Please select and copy every line in the records below that contains the string "Expte". Letter case matters.

(Beginning of Material for this exercise)

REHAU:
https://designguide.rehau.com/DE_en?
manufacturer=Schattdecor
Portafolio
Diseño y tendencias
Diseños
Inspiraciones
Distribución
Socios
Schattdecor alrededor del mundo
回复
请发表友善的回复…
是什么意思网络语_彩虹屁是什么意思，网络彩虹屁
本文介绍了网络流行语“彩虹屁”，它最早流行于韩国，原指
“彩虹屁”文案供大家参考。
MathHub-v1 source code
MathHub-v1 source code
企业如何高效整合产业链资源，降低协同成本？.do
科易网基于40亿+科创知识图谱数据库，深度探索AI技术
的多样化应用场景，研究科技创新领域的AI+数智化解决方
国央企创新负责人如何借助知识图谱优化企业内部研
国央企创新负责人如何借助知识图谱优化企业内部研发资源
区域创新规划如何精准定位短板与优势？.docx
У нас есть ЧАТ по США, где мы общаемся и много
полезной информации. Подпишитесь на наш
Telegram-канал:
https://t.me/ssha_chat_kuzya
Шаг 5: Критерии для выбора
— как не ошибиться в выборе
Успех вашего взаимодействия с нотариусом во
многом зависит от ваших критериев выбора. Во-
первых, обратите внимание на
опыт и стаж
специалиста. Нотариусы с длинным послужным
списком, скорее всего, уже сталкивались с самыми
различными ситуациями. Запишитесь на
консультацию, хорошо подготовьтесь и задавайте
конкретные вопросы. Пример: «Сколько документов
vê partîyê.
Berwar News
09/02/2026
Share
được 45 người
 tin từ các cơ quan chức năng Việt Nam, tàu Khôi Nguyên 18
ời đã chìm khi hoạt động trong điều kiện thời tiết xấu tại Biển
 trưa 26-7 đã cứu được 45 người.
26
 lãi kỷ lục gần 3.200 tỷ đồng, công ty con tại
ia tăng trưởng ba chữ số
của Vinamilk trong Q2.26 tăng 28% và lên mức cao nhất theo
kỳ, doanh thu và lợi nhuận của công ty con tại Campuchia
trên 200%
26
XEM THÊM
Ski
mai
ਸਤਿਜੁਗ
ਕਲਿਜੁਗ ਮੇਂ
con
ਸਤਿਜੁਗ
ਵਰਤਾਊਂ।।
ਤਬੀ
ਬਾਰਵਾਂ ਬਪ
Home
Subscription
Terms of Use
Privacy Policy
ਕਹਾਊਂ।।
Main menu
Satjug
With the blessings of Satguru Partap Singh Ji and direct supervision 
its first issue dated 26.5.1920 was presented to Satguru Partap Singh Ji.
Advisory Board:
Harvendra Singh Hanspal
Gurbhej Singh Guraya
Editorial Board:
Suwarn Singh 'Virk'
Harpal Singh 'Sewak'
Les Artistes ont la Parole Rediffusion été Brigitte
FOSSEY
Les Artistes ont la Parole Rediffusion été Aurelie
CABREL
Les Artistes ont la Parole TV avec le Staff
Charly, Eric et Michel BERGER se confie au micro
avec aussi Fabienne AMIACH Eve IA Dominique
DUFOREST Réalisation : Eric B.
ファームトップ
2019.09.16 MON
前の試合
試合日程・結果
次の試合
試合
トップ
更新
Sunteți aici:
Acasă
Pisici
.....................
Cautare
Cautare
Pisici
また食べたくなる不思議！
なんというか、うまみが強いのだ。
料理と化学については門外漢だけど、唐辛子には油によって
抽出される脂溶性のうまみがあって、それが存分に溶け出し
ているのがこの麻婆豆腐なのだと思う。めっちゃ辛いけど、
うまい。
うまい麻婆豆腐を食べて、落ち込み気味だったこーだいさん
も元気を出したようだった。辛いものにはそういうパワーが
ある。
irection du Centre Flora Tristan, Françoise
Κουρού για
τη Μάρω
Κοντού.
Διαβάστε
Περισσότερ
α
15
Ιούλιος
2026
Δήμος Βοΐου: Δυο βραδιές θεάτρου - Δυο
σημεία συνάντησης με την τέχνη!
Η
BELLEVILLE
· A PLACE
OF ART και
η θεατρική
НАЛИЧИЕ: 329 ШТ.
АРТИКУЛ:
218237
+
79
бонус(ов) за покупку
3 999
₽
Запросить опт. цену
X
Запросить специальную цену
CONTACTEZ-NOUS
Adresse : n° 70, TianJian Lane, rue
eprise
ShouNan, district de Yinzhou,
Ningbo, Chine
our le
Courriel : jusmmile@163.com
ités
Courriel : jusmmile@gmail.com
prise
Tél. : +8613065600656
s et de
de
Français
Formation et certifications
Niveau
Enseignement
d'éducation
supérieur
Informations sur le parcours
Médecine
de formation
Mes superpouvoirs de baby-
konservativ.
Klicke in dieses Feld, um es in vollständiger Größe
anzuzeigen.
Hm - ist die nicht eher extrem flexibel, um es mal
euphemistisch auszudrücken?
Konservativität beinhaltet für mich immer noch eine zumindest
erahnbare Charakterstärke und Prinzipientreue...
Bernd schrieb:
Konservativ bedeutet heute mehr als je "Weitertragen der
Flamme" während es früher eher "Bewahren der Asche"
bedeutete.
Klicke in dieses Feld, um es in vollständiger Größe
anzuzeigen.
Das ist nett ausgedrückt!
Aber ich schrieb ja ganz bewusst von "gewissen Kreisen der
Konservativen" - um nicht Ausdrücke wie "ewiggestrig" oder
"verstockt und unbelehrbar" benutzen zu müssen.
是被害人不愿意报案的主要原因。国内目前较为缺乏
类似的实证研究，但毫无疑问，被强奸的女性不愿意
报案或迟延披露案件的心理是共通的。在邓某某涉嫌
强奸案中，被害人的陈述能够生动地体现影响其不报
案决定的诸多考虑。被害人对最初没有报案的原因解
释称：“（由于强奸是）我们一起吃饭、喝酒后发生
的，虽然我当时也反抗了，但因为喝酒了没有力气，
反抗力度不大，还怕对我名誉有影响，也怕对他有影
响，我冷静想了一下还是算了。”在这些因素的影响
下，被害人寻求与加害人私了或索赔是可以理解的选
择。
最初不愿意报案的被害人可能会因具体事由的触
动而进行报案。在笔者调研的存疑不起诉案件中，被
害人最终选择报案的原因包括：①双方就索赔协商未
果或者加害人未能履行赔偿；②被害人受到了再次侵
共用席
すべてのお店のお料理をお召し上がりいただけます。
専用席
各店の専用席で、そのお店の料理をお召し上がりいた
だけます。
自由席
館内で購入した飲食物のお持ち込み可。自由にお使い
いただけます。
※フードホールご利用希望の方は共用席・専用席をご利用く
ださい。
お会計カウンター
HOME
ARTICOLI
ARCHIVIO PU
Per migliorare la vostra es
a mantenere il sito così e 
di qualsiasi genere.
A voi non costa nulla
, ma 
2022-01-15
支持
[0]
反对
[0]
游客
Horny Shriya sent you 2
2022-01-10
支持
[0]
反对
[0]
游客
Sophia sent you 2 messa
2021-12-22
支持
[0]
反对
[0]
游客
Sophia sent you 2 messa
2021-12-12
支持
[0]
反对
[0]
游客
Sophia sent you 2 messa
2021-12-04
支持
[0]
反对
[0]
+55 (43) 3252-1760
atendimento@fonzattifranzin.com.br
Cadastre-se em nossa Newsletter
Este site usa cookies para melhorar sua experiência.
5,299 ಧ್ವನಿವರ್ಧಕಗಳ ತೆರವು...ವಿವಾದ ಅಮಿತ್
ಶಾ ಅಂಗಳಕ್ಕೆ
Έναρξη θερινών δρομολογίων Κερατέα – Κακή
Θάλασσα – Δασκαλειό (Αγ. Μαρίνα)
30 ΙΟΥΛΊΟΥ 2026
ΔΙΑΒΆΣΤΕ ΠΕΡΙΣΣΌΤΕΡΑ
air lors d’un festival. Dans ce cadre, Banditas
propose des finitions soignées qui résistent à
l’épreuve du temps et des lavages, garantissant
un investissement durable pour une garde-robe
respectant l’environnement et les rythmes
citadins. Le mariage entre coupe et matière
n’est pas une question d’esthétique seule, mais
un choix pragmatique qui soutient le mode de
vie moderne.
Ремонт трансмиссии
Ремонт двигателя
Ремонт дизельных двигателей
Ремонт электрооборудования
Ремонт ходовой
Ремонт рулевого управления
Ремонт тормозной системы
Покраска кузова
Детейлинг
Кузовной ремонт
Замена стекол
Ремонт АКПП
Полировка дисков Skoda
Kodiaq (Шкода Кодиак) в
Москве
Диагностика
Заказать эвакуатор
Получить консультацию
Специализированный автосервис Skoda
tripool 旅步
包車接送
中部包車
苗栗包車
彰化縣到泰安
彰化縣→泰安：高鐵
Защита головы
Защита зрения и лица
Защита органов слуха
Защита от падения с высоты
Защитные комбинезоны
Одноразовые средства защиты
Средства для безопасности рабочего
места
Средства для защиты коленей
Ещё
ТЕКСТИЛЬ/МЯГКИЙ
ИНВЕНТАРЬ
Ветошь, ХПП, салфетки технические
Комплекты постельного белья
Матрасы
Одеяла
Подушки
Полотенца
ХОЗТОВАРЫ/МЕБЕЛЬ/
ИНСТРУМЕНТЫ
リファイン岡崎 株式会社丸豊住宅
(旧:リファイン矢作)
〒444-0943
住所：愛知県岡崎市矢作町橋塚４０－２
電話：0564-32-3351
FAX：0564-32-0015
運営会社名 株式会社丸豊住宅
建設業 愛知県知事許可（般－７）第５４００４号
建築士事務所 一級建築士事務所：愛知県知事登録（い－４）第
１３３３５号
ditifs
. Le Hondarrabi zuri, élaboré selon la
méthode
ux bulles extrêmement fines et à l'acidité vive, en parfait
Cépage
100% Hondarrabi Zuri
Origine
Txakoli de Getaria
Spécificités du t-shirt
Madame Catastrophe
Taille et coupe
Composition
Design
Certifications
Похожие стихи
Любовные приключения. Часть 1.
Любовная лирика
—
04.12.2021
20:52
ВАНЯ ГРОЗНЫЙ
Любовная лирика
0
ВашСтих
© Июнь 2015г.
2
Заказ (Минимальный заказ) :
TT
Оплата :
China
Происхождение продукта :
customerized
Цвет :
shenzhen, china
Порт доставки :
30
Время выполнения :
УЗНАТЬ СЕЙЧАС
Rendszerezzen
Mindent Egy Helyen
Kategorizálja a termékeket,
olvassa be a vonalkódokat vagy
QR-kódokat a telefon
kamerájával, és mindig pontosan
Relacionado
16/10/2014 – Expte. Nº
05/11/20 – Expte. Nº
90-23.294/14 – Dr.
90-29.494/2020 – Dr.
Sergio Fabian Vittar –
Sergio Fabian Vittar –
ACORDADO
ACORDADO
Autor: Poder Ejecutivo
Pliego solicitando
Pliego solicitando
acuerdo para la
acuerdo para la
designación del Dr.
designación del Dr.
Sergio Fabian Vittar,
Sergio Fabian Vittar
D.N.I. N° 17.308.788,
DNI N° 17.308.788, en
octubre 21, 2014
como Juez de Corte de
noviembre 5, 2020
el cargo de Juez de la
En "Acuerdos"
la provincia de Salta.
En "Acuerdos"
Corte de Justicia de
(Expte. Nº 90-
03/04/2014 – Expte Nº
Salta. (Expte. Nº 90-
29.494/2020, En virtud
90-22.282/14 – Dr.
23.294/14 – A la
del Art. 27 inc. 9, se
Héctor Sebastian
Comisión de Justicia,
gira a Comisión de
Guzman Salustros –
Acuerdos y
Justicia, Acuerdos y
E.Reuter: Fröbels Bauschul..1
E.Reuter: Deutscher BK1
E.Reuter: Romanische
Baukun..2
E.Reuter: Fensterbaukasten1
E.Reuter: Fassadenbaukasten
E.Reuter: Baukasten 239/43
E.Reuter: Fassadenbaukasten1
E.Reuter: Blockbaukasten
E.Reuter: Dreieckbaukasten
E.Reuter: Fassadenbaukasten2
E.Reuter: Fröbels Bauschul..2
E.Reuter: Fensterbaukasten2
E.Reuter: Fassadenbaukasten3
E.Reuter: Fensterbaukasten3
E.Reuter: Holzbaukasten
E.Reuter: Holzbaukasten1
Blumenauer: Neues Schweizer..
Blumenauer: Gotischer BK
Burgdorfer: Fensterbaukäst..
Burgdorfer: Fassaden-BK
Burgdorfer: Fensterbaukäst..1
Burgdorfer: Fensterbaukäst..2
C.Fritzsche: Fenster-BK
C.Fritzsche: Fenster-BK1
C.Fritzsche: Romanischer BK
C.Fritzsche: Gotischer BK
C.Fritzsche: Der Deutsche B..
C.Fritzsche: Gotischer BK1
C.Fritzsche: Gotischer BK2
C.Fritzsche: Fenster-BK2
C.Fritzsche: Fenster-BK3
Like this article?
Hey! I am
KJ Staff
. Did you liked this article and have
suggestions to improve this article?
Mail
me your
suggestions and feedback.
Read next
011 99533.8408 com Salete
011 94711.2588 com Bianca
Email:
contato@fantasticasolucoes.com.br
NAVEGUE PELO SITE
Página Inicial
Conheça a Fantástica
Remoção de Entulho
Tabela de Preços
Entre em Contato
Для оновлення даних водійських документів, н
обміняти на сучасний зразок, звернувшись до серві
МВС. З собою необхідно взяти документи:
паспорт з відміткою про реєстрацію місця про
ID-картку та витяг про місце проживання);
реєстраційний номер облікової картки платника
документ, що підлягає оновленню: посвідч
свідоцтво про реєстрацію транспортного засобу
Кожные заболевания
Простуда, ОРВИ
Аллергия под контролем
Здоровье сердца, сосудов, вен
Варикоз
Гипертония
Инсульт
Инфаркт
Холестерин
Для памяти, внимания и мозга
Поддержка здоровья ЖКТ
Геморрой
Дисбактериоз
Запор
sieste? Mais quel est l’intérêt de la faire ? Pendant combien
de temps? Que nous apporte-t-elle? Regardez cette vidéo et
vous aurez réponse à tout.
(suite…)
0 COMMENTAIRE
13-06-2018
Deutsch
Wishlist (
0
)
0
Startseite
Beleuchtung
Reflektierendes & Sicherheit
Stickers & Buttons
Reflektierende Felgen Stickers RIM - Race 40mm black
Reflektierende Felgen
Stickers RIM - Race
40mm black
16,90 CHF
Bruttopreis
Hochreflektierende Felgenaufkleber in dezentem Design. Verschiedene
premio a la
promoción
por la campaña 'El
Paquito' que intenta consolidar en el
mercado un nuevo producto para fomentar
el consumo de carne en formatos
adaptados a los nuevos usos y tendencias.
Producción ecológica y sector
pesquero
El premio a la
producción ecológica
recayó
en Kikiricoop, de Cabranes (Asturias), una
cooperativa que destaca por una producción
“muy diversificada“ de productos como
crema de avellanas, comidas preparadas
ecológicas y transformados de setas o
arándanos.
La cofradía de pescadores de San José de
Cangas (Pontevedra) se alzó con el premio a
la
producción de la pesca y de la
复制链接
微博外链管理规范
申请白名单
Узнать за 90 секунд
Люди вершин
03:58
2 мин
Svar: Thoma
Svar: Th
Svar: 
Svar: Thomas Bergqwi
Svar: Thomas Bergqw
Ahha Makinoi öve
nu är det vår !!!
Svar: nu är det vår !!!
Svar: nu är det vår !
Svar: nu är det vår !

(End of Material for this exercise)

[Task response]
16/10/2014 – Expte. Nº
05/11/20 – Expte. Nº
(Expte. Nº 90-
03/04/2014 – Expte Nº
Salta. (Expte. Nº 90-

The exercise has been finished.